The way I see this ‘trad’ vs. ‘liberal’ dilemma is that being traditional and sticking to the law guards the faith against all sorts of heresies and dangers. The church has done a very good job in that respect. But if we let the guard down and embrace a ‘spirit’ that yields to the spirit of the times, then we are in more trouble than usual because the church weakens itself from the inside. Traditional Catholics are very critical of this and thus can seem stubborn and reluctant to open up to change. Of course, the church can and will survive all sorts of crises like it has so far, but rejecting tradition doesn’t help at all: it is like shooting oneself in the foot. I am convinced that the church would be able to deal better with the current crisis in the western world (spiritual, moral and intellectual) if it had kept a strong catholic identity without ifs and buts. And I don’t think liberals understand this. They want to please the world and reform everything they can get their hands on to be more ‘relevant and modern’.

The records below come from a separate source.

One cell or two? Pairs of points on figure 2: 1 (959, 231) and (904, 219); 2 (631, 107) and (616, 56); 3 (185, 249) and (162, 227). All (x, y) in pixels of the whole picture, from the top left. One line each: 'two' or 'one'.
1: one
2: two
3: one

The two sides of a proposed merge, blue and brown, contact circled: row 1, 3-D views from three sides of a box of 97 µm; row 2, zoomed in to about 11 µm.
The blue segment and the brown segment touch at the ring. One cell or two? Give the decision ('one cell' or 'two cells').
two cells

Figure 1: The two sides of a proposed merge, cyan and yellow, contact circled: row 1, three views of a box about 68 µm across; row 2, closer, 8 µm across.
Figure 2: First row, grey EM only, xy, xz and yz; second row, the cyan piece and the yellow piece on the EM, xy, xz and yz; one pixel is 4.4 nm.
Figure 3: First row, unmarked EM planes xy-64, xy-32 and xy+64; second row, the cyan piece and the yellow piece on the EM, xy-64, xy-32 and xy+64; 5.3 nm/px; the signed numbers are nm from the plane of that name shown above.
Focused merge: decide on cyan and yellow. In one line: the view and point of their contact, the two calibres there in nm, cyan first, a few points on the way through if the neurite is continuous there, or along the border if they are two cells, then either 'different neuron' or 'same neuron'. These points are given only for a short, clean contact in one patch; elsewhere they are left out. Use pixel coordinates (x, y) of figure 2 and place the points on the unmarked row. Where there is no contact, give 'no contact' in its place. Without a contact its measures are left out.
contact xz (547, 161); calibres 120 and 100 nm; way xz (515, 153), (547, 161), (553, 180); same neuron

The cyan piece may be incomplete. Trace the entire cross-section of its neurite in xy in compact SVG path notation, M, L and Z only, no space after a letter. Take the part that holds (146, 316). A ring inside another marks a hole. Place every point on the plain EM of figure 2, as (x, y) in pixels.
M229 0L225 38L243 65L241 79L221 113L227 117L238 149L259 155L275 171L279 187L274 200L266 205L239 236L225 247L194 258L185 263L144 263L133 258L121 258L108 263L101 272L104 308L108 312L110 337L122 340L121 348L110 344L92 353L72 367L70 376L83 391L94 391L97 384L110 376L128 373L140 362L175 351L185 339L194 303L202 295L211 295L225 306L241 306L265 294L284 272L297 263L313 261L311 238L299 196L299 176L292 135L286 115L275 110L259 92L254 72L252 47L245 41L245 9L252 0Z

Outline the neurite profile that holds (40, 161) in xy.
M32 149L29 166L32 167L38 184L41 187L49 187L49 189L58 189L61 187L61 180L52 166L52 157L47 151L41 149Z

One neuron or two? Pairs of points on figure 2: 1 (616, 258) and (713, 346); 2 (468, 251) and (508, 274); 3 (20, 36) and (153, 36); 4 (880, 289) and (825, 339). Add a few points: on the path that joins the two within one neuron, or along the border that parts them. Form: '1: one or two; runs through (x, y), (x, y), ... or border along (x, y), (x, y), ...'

Thanks for the response, and I agree with much of you you’ve said here. I want to touch on this point, however

And I don’t think liberals understand this. They want to please the world and reform everything they can get their hands on to be more ‘relevant and modern’.

I don’t think this is true. “Liberal” Catholics don’t want change for the sake of change. I think I have read this a lot on the forum from self confessed liberal Catholics. I highly doubt they see modernization as an end in itself. That would be silly. It would be like their accusations of Traditional Catholics wanting things to be “old” and “traditional” as an end in itself. That’s a caricature we rightfully reject. These are loaded terms that have loaded meaning in each camp. As a Traditionalist we seem to shy away from the words “modern” and “change” . Liberals shy away from “tradition” and “continuity”. But we should start seeing things as we each understand it, and perhaps as the Church herself understands it.

We need to be relevant. The last 2 Popes have said as much. There is a call to the “New” Evangelization. That is relevancy, that is modern. But it is certainly not bad or breaking from tradition.

The Liberal, again, puts emphasis on the individual finding himself. The Conservative puts emphasis on losing oneself and placing our Trust in what we know. This can be reconciled if we avoid the extreme. We can find ourselves by losing ourselves in God through the sacraments and guidance of the Holy Spirit who in turn guides the Church. I don’t want to that to sound too self-important or dramatic or as if I’m trying hard to be poetic. I doubt I am eloquent enough to be making my point properly.

I just think we need to give each “camp” its due and credit and say, “Hold on a minute. A Catholic is someone who doesn’t take a self intepretation or stick to a crowd, but rather, lets the Holy Spirit guide in all things”.